── Trecho da página

Sinceramente, meu tema de preferência era um chamado projeto
Nightingale, no qual o Google é acusado de vender milhões de dados médicos e
hospitalares das pessoas para grandes empresas do setor. A coleta e venda de
informações é um grande negócio no mundo. Tende a ser o mais interessante, pois
os dados valem dinheiro, sobretudo em grandes quantidades.
Iria refletir um pouco sobre a privacidade num mundo do
Google e das redes sociais quando soube que o presidente do STF, Dias Toffoli,
agora por um artifício legal, tem acesso aos dados financeiros de 600 mil
contas de pessoas e empresas.
Ele proibiu a UIF (antigo Coaf) de partilhar esses dados com
os órgãos de investigação. Um absurdo sem nome. Tenho escrito sobre isso e,
para dizer a verdade, com pouca repercussão. É um ato de exceção. Os próprios
funcionários da OCDE que estiveram no Brasil dizem que a medida de Toffoli está
em contradição com as normas e os compromissos internacionais do Brasil.
Toffoli não se interessa por isso. Seu objetivo era congelar
as investigações sobre Flávio Bolsonaro e impedir que a Receita continuasse
pesquisando os movimentos financeiros de sua mulher e da mulher de Gilmar
Mendes. Ele não se contentou em paralisar investigações. Ele quer acesso a
todos os dados coletados pela inteligência financeira.

────
── Dados fornecidos

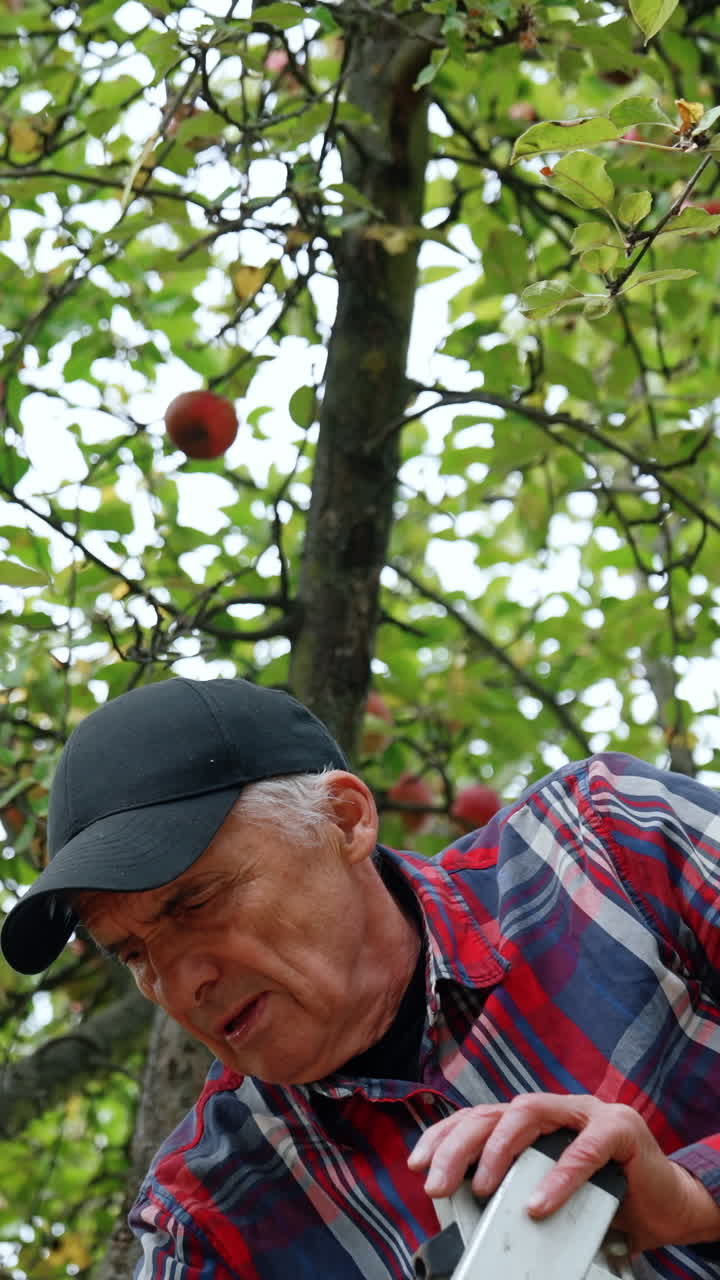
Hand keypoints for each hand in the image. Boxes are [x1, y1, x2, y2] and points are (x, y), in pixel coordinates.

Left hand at [407, 1092, 719, 1253]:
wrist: (666, 1205)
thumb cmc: (604, 1199)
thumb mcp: (547, 1193)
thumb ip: (513, 1191)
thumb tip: (461, 1212)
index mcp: (533, 1122)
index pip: (477, 1117)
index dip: (443, 1136)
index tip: (417, 1164)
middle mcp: (554, 1108)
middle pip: (493, 1112)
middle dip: (456, 1146)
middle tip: (434, 1183)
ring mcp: (587, 1112)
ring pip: (529, 1112)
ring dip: (498, 1151)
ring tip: (481, 1188)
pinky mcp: (620, 1129)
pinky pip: (584, 1147)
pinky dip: (558, 1177)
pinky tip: (538, 1203)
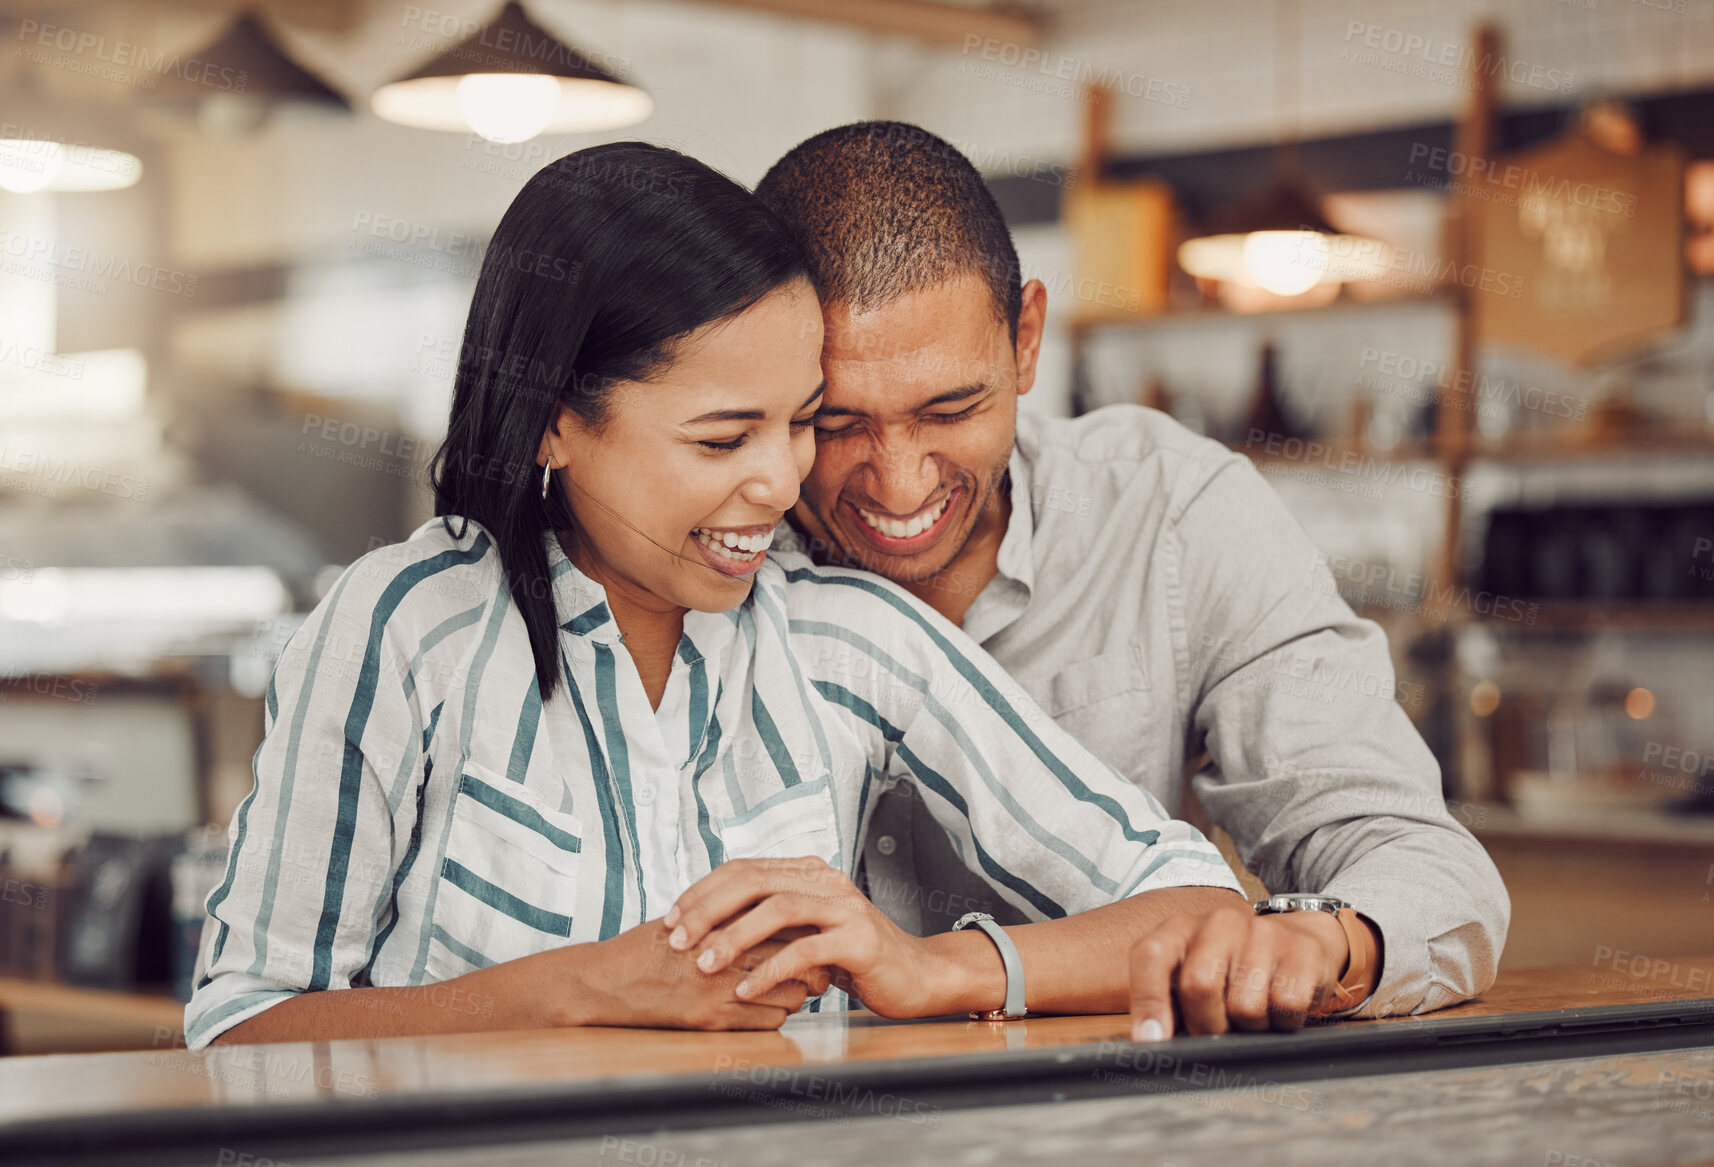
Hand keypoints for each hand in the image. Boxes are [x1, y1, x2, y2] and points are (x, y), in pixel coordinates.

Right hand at [527, 917, 825, 1030]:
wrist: (606, 980)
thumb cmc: (649, 946)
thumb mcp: (693, 916)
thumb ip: (734, 913)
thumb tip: (780, 914)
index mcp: (725, 919)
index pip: (790, 921)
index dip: (808, 931)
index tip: (813, 937)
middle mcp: (727, 951)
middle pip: (799, 957)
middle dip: (812, 964)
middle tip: (814, 966)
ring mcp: (721, 987)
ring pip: (791, 994)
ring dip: (794, 992)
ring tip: (784, 988)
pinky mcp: (712, 1019)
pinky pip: (768, 1022)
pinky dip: (774, 1015)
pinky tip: (761, 1007)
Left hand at [663, 856, 937, 1017]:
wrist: (918, 975)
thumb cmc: (855, 957)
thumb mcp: (808, 931)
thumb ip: (772, 921)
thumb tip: (708, 924)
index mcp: (808, 872)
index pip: (743, 869)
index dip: (702, 891)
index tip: (670, 920)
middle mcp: (825, 880)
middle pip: (754, 880)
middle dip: (708, 909)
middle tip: (676, 940)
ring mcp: (846, 907)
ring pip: (778, 908)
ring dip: (734, 936)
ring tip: (704, 964)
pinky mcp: (860, 940)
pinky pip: (806, 951)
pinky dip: (770, 971)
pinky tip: (745, 990)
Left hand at [1127, 905, 1363, 1038]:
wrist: (1297, 940)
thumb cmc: (1232, 969)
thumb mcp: (1191, 975)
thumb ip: (1166, 1003)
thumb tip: (1150, 1042)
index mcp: (1181, 929)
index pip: (1151, 955)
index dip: (1148, 1000)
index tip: (1151, 1039)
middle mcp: (1219, 922)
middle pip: (1199, 985)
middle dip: (1206, 1024)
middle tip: (1219, 1028)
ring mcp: (1262, 932)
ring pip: (1245, 1006)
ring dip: (1249, 1026)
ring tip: (1254, 1011)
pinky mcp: (1302, 950)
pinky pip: (1286, 1007)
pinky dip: (1283, 1022)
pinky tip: (1280, 1006)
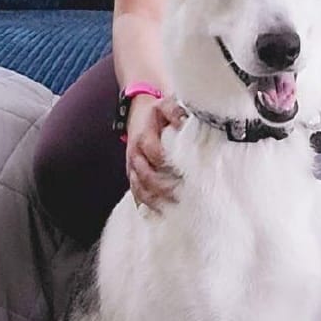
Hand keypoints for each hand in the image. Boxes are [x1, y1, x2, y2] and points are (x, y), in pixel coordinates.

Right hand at [125, 94, 186, 213]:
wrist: (138, 112)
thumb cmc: (157, 112)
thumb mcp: (166, 105)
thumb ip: (176, 111)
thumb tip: (186, 122)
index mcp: (143, 136)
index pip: (155, 153)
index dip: (170, 164)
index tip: (188, 172)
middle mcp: (135, 154)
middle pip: (147, 176)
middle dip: (165, 188)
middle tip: (185, 196)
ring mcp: (133, 167)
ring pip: (140, 189)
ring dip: (156, 200)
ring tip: (175, 209)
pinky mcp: (133, 176)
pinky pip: (137, 194)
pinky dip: (147, 205)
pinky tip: (160, 215)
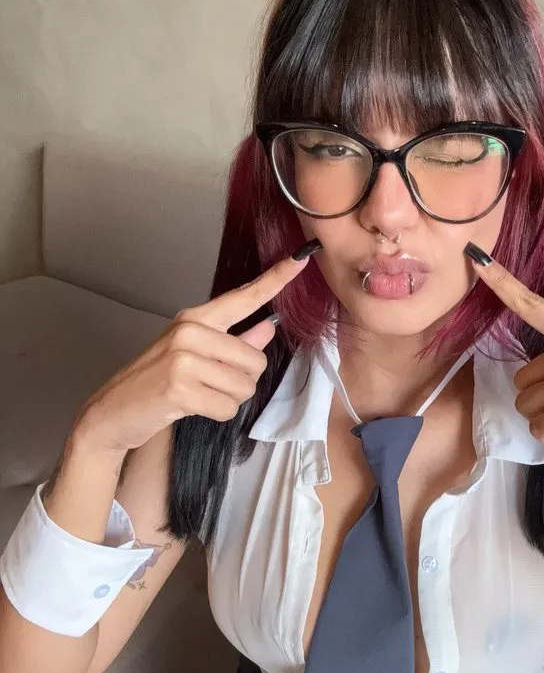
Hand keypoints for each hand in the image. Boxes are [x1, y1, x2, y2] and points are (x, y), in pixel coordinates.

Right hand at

────

#### [O que fazer]
Escreva, palavra por palavra, a parte do trecho sobre Toffoli e os dados financeiros que vai de "Ele proibiu a" até "internacionais do Brasil.". O material acima é à parte e não tem ligação com o trecho.

#### [Sua resposta]
Ele proibiu a UIF (antigo Coaf) de partilhar esses dados com
os órgãos de investigação. Um absurdo sem nome. Tenho escrito sobre isso e,
para dizer a verdade, com pouca repercussão. É um ato de exceção. Os próprios
funcionários da OCDE que estiveram no Brasil dizem que a medida de Toffoli está
em contradição com as normas e os compromissos internacionais do Brasil.